§ **EXERCISE DESCRIPTION**
Copy out, word for word, the lines running from the start of the records up to and including the line that contains "Bevor die Reblaus".

────────

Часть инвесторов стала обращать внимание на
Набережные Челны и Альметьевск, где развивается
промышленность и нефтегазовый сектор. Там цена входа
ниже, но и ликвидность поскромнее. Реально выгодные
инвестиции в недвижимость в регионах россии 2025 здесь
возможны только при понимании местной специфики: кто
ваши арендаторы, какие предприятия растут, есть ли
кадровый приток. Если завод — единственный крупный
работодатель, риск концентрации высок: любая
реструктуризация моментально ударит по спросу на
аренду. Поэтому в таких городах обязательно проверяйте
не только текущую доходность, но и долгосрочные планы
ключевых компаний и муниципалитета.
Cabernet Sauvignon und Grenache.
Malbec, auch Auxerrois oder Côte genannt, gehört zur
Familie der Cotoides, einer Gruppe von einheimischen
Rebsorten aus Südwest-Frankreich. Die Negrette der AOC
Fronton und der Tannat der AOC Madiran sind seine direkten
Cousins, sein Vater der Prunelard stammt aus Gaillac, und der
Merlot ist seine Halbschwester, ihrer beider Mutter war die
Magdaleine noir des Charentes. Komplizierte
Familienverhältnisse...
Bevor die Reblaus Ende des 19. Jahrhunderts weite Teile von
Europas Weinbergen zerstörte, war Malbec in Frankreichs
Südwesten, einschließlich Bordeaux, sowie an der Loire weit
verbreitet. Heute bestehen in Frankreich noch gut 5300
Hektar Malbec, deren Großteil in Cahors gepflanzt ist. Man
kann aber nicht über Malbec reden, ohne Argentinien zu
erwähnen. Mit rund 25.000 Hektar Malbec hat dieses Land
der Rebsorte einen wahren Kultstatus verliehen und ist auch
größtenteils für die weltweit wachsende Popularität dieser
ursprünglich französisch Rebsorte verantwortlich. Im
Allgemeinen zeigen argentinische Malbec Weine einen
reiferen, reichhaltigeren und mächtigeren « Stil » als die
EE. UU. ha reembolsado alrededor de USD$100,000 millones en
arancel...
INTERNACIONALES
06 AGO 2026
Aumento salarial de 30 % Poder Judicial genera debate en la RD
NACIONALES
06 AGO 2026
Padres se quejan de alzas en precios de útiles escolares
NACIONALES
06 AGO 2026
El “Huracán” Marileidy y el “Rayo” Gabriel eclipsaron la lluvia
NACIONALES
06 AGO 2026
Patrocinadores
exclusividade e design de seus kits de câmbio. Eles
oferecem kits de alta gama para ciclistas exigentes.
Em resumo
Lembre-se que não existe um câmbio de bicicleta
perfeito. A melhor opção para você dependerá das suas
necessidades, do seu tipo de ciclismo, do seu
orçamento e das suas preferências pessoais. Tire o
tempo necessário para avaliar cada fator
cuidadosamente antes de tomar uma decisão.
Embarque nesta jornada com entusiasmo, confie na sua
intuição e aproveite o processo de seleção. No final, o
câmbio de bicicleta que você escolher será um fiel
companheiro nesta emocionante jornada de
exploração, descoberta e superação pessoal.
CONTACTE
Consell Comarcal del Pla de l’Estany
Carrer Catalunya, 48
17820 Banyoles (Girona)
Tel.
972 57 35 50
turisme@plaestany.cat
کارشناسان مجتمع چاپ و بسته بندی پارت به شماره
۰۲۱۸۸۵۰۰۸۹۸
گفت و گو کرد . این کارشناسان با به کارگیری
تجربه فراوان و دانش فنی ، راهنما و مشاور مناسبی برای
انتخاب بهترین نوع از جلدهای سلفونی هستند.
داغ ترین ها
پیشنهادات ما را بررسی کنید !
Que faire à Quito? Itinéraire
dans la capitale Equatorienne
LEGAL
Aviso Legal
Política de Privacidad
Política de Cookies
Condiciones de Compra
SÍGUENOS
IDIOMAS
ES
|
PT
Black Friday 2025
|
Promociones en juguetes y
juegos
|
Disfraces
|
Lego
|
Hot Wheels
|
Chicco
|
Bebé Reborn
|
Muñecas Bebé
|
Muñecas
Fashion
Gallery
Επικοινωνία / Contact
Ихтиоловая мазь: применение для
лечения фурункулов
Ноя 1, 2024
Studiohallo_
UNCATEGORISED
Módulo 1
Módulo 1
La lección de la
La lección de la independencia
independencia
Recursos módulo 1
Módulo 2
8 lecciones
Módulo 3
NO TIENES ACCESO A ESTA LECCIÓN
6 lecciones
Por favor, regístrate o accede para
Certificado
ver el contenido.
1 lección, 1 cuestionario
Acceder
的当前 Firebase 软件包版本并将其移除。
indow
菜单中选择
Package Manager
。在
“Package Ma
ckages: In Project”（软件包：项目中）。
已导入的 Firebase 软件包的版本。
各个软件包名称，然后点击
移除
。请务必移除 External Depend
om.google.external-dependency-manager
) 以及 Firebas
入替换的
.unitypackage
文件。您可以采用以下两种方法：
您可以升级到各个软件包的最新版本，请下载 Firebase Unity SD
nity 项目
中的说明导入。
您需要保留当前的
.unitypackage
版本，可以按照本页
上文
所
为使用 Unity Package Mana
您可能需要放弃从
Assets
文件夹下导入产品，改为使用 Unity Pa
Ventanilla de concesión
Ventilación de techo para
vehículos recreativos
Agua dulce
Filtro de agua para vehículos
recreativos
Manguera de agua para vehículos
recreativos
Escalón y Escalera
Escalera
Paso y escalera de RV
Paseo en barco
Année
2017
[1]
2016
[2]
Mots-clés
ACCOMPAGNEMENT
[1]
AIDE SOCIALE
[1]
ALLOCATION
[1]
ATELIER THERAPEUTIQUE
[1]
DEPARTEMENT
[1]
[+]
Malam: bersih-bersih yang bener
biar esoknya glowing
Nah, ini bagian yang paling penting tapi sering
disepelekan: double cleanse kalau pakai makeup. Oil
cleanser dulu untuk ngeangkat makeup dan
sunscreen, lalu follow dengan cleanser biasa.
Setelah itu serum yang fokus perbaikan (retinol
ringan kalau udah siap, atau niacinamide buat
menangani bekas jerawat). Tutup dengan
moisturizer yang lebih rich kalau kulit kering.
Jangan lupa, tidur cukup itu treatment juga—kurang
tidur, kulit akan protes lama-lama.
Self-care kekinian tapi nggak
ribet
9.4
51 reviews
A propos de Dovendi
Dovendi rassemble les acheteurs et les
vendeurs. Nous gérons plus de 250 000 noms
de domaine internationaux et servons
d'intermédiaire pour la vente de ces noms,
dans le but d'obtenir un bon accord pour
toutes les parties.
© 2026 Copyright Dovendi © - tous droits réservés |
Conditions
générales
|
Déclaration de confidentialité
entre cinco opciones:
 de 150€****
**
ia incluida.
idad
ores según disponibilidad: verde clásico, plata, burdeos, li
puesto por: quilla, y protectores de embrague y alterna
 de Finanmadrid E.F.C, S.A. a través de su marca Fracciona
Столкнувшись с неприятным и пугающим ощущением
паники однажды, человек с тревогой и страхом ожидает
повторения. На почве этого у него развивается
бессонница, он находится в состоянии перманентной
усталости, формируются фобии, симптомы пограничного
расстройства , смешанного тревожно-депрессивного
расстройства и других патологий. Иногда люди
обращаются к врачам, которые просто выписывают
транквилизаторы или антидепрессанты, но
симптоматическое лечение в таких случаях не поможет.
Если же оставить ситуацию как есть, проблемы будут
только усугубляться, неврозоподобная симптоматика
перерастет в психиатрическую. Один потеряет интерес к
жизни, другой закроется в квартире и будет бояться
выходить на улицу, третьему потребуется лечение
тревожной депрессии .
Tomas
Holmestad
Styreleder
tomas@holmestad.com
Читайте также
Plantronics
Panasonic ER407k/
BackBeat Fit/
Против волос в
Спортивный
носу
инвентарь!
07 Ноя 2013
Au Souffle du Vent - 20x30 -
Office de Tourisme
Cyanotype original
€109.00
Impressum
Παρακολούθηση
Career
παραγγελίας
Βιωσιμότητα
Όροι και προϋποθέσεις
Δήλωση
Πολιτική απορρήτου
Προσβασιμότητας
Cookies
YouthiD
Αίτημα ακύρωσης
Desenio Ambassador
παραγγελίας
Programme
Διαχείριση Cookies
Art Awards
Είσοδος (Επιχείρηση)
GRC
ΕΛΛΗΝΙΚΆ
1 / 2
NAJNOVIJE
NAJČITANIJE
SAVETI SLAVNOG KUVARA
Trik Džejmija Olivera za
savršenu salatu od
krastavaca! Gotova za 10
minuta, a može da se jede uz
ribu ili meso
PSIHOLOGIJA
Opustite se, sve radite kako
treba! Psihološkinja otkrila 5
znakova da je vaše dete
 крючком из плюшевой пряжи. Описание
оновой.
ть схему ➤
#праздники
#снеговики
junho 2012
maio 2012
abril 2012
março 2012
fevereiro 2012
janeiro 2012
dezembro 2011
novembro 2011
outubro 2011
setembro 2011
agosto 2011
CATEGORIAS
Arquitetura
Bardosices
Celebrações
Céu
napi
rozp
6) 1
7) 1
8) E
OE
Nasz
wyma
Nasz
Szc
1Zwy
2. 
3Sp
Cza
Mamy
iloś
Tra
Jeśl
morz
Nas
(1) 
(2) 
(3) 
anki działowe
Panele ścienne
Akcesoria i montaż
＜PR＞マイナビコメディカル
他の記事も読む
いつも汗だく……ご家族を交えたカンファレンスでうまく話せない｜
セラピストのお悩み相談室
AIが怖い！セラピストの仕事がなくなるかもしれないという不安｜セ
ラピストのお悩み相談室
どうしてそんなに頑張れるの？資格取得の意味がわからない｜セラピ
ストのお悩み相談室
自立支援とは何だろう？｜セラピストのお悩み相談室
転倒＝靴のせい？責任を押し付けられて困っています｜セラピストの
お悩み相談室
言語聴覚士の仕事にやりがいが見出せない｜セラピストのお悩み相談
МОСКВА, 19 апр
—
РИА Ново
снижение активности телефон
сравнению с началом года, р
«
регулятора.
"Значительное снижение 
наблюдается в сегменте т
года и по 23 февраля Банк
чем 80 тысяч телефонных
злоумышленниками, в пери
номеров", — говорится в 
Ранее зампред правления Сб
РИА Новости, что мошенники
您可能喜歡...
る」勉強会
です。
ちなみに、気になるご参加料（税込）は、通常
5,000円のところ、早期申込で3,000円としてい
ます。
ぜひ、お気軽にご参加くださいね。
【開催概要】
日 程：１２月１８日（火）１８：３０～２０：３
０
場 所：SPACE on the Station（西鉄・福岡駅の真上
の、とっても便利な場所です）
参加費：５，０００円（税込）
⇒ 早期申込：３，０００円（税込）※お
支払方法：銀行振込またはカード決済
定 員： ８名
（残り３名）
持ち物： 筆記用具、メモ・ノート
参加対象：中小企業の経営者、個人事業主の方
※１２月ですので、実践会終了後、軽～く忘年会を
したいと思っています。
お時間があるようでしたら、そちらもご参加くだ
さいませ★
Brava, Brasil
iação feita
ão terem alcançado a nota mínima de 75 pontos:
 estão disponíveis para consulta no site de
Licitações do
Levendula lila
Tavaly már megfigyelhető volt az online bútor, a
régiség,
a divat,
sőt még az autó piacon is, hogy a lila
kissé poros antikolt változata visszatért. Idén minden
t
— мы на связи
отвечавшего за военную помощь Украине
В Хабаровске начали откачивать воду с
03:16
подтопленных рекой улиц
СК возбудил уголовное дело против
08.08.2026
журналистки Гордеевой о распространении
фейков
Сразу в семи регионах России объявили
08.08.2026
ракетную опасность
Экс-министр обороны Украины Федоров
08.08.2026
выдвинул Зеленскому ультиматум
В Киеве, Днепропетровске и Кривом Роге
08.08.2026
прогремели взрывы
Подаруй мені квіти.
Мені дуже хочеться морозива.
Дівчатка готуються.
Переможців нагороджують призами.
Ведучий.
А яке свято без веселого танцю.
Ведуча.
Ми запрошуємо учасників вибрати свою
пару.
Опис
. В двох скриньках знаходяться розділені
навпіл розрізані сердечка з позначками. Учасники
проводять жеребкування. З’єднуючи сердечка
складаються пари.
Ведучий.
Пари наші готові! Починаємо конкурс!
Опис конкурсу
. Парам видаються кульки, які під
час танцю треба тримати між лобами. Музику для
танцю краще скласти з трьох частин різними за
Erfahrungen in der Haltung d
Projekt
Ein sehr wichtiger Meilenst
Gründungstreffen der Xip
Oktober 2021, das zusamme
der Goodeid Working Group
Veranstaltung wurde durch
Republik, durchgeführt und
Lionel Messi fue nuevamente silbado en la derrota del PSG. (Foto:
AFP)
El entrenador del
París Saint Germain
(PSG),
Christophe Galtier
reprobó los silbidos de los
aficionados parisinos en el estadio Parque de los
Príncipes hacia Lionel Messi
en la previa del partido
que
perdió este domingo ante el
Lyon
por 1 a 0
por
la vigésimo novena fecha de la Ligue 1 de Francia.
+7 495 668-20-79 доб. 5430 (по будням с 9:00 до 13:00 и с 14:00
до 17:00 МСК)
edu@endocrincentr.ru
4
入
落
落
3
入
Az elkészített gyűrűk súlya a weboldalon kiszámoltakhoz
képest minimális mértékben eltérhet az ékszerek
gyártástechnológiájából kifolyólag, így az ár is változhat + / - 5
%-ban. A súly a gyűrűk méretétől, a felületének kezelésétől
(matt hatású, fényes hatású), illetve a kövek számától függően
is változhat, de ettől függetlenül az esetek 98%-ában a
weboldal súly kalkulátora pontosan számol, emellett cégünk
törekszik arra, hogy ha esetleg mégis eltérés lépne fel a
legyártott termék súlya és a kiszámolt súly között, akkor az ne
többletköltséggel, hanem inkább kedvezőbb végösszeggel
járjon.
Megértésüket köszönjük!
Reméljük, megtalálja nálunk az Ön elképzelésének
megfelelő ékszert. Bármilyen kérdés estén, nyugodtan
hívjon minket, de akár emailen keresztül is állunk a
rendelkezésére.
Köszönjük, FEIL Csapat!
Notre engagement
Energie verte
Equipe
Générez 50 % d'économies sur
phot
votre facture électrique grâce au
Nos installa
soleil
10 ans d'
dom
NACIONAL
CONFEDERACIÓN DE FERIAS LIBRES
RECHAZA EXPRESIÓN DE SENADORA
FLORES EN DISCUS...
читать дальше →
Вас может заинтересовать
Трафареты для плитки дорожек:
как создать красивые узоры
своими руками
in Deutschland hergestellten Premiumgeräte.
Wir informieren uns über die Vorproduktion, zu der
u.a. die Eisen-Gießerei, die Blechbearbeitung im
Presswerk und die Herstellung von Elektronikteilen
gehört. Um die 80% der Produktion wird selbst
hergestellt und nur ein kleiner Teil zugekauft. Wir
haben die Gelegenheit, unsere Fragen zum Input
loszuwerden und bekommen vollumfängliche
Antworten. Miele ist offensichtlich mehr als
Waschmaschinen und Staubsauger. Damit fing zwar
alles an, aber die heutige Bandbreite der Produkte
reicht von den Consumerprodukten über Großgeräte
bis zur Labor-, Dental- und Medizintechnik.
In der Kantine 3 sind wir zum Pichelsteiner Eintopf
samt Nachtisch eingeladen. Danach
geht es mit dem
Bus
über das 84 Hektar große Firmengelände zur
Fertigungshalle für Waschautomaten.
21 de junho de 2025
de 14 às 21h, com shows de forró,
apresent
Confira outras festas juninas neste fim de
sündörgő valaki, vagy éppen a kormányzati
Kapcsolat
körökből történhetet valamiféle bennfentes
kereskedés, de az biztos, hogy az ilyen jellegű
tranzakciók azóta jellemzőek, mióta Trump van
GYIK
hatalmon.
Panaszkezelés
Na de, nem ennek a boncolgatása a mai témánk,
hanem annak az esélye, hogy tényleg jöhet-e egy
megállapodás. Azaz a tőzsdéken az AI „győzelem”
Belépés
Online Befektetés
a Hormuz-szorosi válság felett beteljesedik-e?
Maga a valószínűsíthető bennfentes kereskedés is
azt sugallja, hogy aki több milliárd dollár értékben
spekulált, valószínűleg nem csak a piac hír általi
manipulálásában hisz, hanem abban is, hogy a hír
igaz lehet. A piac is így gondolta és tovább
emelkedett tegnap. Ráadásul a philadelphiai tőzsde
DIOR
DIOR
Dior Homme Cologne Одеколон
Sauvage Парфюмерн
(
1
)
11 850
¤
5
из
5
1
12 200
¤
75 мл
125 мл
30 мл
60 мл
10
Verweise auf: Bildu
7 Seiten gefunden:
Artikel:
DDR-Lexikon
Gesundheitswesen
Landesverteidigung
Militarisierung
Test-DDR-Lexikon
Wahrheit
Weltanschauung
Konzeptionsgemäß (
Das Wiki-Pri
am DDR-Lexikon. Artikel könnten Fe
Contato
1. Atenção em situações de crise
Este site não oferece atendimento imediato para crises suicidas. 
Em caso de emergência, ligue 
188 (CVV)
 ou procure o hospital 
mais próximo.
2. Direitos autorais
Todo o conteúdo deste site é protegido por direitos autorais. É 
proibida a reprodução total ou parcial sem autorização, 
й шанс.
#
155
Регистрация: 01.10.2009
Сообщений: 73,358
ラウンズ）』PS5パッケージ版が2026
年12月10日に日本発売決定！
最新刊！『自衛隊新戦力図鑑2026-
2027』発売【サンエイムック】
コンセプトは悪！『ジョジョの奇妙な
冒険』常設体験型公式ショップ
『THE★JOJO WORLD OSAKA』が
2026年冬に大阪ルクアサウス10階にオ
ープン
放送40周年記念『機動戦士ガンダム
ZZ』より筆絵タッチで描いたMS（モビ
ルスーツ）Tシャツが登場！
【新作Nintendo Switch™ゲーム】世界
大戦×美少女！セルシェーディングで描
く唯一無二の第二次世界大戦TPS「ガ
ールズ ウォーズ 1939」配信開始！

────────

§ **RESPONSE TO THIS EXERCISE**
Часть инвесторов стала обращать внимание на
Набережные Челны и Альметьевск, где развивается
промышленность и нефтегазовый сектор. Там цена входа
ниже, но и ликвидность поскромнее. Реально выгодные
инвестиции в недвижимость в регионах россии 2025 здесь
возможны только при понимании местной специфики: кто
ваши арендаторы, какие предприятия растут, есть ли
кадровый приток. Если завод — единственный крупный
работодатель, риск концентрации высок: любая
реструктуризация моментально ударит по спросу на
аренду. Поэтому в таких городах обязательно проверяйте
не только текущую доходность, но и долгосрочные планы
ключевых компаний и муниципалитета.
Cabernet Sauvignon und Grenache.
Malbec, auch Auxerrois oder Côte genannt, gehört zur
Familie der Cotoides, einer Gruppe von einheimischen
Rebsorten aus Südwest-Frankreich. Die Negrette der AOC
Fronton und der Tannat der AOC Madiran sind seine direkten
Cousins, sein Vater der Prunelard stammt aus Gaillac, und der
Merlot ist seine Halbschwester, ihrer beider Mutter war die
Magdaleine noir des Charentes. Komplizierte
Familienverhältnisse...
Bevor die Reblaus Ende des 19. Jahrhunderts weite Teile von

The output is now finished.